MAPPING EXTENDED (2016)

“Amo la danza non certo per vedere estetismi inesorabilmente chiusi nel cerchio della perfezione, che noia; cerco l’opposto: la deflagrazione delle inquietudini che cercano una propria collocazione nel mondo delle imperfezioni.(…) Nel vostro Mapping Extended: ciascuno di voi, Sara, Alessandro, Stefano ha in mano la propria placenta bianca sulla quale, che lo vogliate oppure no, scriverete la vostra condanna o la vostra salvezza. Inesistenti. Inesorabili. Quella placenta l’avete consacrata e dissacrata – rumori, suoni, movimenti, sospendendo il pubblico nello spazio senza fiato tra malessere e incanto.
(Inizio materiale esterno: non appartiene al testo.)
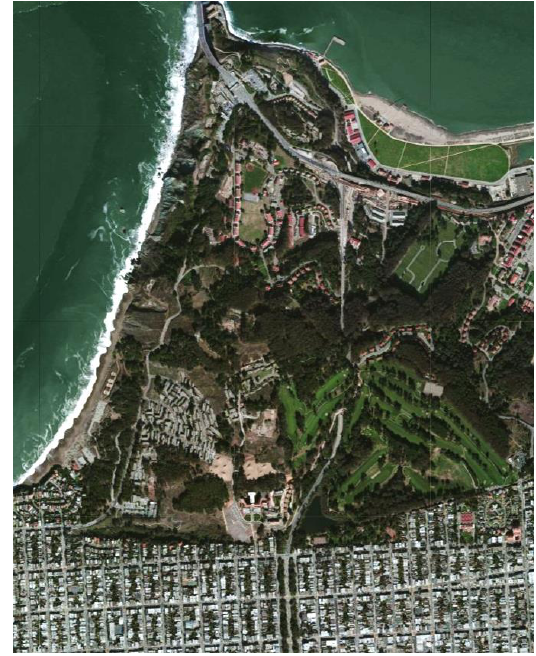
Figure 4: Color RGB orthophoto mosaic, Presidio in San Francisco, CA. Area shown is ~ 2.5 km by 3.0 km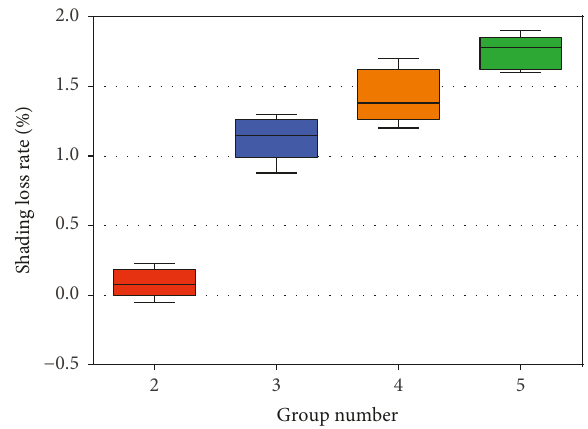
Figure 4: The shading rate of the conductive belts for groups 2 to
Avete affidato a noi, al pubblico, la scelta. Siete sopravvissuti divorando il bianco della placenta per sopravvivere. Fiondata nel cielo per farne adorabile idolo. A cui non sottomettersi mai, anzi, in lotta continua, tra membra, suoni, indifferenze di passaggi non casuali. Fino all’esaurimento, noi storditi da suoni vetrosi che le unghie non scalfiranno mai. Le arti non sono nate per consolare spiriti allegri ma come ricerca di un senso che non c’è. Inevitabile da cercare. Sempre”.
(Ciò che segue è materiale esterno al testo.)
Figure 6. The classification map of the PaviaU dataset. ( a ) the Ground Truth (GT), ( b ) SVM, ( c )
R. Rostagno, parafrasi del sua presentazione alla serata conclusiva del progetto Motori di Ricerca Lavanderia a Vapore Centro Regionale per La Danza, 2016

Emanuele Dellavalle

“Mapping Extended” apre su una scena di un candore abbacinante, investita da un freddo blu elettrico. Il suono si fa assordante e un controluce acceca la platea mentre un corpo si racchiude, costretto tra l’invadenza dei due timbri. È in una genesi dalle tinte forti, estreme, che prende vita la mappatura corporea di Sara Marasso. Dalla posizione fetale dell’esordio il movimento si costruisce a singhiozzi e respiri, frammenti di traiettorie e singulti di gesti, e la danza, duttile e scomposta, cresce increspando la carta che abita la scena. La carta è l’interlocuzione materiale del trio Marasso – Sciaraffa – Risso che percorre i varchi tra le sue increspature e, fra distorsioni sonore e incedere vorticosi, forma e scompone ineffabili e infinite pieghe”.